Vimos também a ascensão dos RPGs online nos quais milhares de jogadoras habitam simultaneamente vastos mundos virtuais. Foi o lançamento de EverQuest, da Sony Online Entertainment, atraindo meio milhão de jogadores em meados da década e recebendo o apelido de EverCrack graças à sua viciante combinação de aventura e socialização.
Esse foi também o primeiro título online de sucesso no qual os jogadores eram capazes de vender itens virtuais do jogo por dinheiro real. A prática foi industrializada, surgiram verdadeiras fábricas de conteúdo vendável na China e na Índia, com os trabalhadores submetidos a imensa exploração.
O World of Warcraft teve impacto ainda maior. Estima-se que o jogo tenha hoje 11,5 milhões de assinantes, o que confere ao seu mundo virtual uma população superior à da Suécia. Voltemos aos consoles e ao fenomenal sucesso do PlayStation 2, ao qual se juntou posteriormente o Xbox, da Microsoft. Os dois aparelhos usaram seu significativo poder de processamento para inaugurar uma nova era de jogos dotados de ricos recursos gráficos.
Marcas como Resident Evil, Metal Gear Solid e Final Fantasy trouxeram dimensões cinematográficas aos jogos com suas extensas sequências de animação e roteiros complexos. O jogo de tiro e ficção científica Half-Life apresentou o conceito de narrativa contínua dentro da mecânica do jogo - esse novo estilo atingiria seu ápice comercial nas explosivas séries de combate Halo e Call of Duty. Ao mesmo tempo, os jogos da série Grand Theft Auto, da Rockstar, revolucionaram a estrutura dos videogames, oferecendo um grande número de missões que se desenrolam num ambiente vasto e aberto a extensa exploração.
Com o aumento do poder de processamento gráfico, os jogos começaram a ficar mais parecidos com filmes de animação, enquanto os sucessos de Hollywood cada vez mais apostaram nos efeitos produzidos por computador. Diretores como John Woo e Steven Spielberg assumiram papéis ativos no desenvolvimento de jogos: Woo participou do frenético jogo de tiro Stranglehold, da Sega, e Spielberg ajudou a projetar o excelente Boom Blox, jogo de raciocínio para o Wii.
Cineastas como Peter Jackson e James Cameron começaram a enxergar as adaptações de seus filmes para os videogames como elementos cruciais de sua "visão artística mais ampla" - ou, se preferir, do "potencial de lucro" de suas obras. A transição para a geração atual de consoles não se deu sem percalços. A Sony gastou bilhões no desenvolvimento do PS3. Quando o aparelho foi lançado em 2006, estimava-se que a Sony perdia US$ 200 em cada unidade vendida. A Microsoft, por sua vez, teve seus próprios problemas com o Xbox 360.
A Nintendo deve ter observado tudo com satisfação.

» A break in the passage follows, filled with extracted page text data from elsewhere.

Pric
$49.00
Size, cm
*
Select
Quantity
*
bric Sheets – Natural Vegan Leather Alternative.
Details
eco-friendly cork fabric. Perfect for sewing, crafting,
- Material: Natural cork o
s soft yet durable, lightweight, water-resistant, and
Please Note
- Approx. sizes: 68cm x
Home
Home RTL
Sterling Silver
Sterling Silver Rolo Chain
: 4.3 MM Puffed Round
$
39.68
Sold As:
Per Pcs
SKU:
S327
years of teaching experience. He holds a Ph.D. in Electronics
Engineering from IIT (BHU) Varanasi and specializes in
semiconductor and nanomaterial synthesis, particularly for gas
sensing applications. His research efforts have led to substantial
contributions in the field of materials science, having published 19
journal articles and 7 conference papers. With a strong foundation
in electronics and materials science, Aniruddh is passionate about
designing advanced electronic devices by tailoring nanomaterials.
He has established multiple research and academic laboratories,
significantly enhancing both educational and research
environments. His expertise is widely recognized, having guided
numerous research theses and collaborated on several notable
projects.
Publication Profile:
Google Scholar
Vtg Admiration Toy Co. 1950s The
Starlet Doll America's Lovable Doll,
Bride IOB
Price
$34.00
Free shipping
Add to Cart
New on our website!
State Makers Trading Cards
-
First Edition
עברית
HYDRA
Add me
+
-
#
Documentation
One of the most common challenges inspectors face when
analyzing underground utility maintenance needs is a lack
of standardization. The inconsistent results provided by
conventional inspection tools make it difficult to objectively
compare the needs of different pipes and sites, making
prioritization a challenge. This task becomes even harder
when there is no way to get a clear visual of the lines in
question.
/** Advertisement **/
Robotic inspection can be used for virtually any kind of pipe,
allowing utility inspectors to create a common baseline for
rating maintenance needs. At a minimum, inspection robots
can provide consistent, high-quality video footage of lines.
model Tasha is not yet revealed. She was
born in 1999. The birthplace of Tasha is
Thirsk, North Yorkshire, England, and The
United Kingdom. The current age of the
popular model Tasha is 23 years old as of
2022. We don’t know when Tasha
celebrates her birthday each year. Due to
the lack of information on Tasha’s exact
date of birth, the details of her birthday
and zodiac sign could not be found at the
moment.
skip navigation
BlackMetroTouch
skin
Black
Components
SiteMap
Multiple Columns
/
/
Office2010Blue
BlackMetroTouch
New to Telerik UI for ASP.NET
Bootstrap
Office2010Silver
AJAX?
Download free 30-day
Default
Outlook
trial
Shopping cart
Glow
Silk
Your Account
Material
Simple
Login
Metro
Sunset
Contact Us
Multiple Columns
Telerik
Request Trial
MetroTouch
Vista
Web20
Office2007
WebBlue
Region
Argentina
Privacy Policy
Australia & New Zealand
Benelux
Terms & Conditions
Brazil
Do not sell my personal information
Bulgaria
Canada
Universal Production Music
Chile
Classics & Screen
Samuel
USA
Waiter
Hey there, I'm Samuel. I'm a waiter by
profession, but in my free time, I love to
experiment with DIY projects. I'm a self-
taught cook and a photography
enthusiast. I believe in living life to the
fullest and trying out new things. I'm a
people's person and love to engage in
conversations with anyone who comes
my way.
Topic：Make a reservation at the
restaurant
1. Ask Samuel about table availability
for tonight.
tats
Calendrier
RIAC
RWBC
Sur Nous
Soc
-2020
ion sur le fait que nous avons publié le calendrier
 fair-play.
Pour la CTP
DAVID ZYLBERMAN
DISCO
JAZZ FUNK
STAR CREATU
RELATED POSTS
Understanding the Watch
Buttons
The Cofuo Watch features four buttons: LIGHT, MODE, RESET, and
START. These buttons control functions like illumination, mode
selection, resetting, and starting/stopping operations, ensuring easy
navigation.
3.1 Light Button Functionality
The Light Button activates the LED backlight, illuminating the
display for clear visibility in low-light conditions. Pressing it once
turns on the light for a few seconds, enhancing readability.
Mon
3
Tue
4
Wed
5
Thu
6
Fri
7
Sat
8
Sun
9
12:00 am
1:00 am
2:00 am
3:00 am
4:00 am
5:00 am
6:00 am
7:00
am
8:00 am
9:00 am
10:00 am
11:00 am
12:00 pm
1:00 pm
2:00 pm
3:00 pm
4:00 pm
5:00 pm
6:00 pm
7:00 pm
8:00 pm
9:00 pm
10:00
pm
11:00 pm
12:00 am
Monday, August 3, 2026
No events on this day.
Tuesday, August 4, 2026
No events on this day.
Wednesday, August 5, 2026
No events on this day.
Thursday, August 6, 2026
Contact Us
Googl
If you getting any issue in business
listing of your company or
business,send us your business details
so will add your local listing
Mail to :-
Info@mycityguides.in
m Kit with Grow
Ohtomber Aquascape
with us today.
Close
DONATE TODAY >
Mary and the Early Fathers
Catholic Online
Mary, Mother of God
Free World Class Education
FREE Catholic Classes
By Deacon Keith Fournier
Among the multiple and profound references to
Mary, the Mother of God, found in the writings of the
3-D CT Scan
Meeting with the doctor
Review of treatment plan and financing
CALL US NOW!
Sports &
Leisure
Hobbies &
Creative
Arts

Esta foi a década em que a grande veterana da indústria decidiu ficar de fora da exorbitante e dispendiosa corrida tecnológica. Em 2004, a empresa lançou o Nintendo DS, aparelho portátil repleto de recursos e dotado de interface compatível com sua tela sensível ao toque. Os críticos não souberam o que pensar, mas, por meio de títulos como New Super Mario Bros, Mario Kart DS e Nintendogs, o dispositivo revelou seu potencial, culminando no fenômeno Dr Kawashima"s Brain Training - talvez o primeiro lançamento destinado ao público mais velho.